-- Input material follows --
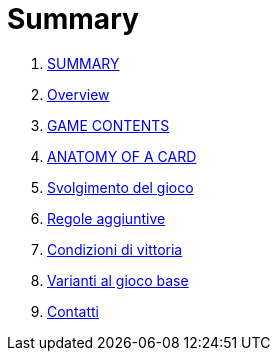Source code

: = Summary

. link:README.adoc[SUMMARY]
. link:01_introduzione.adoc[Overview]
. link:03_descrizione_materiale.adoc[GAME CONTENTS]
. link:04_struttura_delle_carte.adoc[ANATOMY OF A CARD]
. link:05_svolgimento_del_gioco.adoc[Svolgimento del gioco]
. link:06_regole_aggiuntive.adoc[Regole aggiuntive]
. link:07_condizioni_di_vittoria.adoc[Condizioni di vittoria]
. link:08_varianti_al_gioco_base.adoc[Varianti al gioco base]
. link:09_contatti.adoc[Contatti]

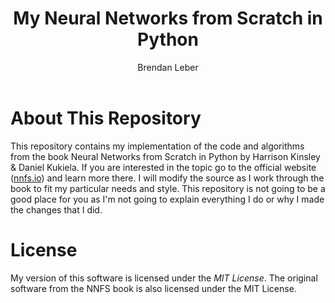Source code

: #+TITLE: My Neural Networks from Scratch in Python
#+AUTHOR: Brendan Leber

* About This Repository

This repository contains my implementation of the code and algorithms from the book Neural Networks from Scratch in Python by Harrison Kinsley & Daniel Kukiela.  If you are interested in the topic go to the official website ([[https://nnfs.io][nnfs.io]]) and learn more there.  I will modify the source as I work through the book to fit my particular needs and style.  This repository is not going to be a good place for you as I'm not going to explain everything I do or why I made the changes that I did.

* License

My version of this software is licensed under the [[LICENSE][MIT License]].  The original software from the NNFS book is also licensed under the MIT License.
-- Input material concluded --
• The task:
Verbatim copy, images excluded: transcribe all the entries above.

• Answer for the task:
Source code

: = Summary

. link:README.adoc[SUMMARY]
. link:01_introduzione.adoc[Overview]
. link:03_descrizione_materiale.adoc[GAME CONTENTS]
. link:04_struttura_delle_carte.adoc[ANATOMY OF A CARD]
. link:05_svolgimento_del_gioco.adoc[Svolgimento del gioco]
. link:06_regole_aggiuntive.adoc[Regole aggiuntive]
. link:07_condizioni_di_vittoria.adoc[Condizioni di vittoria]
. link:08_varianti_al_gioco_base.adoc[Varianti al gioco base]
. link:09_contatti.adoc[Contatti]

Source code

: #+TITLE: My Neural Networks from Scratch in Python
#+AUTHOR: Brendan Leber

* About This Repository

This repository contains my implementation of the code and algorithms from the book Neural Networks from Scratch in Python by Harrison Kinsley & Daniel Kukiela.  If you are interested in the topic go to the official website ([[https://nnfs.io][nnfs.io]]) and learn more there.  I will modify the source as I work through the book to fit my particular needs and style.  This repository is not going to be a good place for you as I'm not going to explain everything I do or why I made the changes that I did.

* License

My version of this software is licensed under the [[LICENSE][MIT License]].  The original software from the NNFS book is also licensed under the MIT License.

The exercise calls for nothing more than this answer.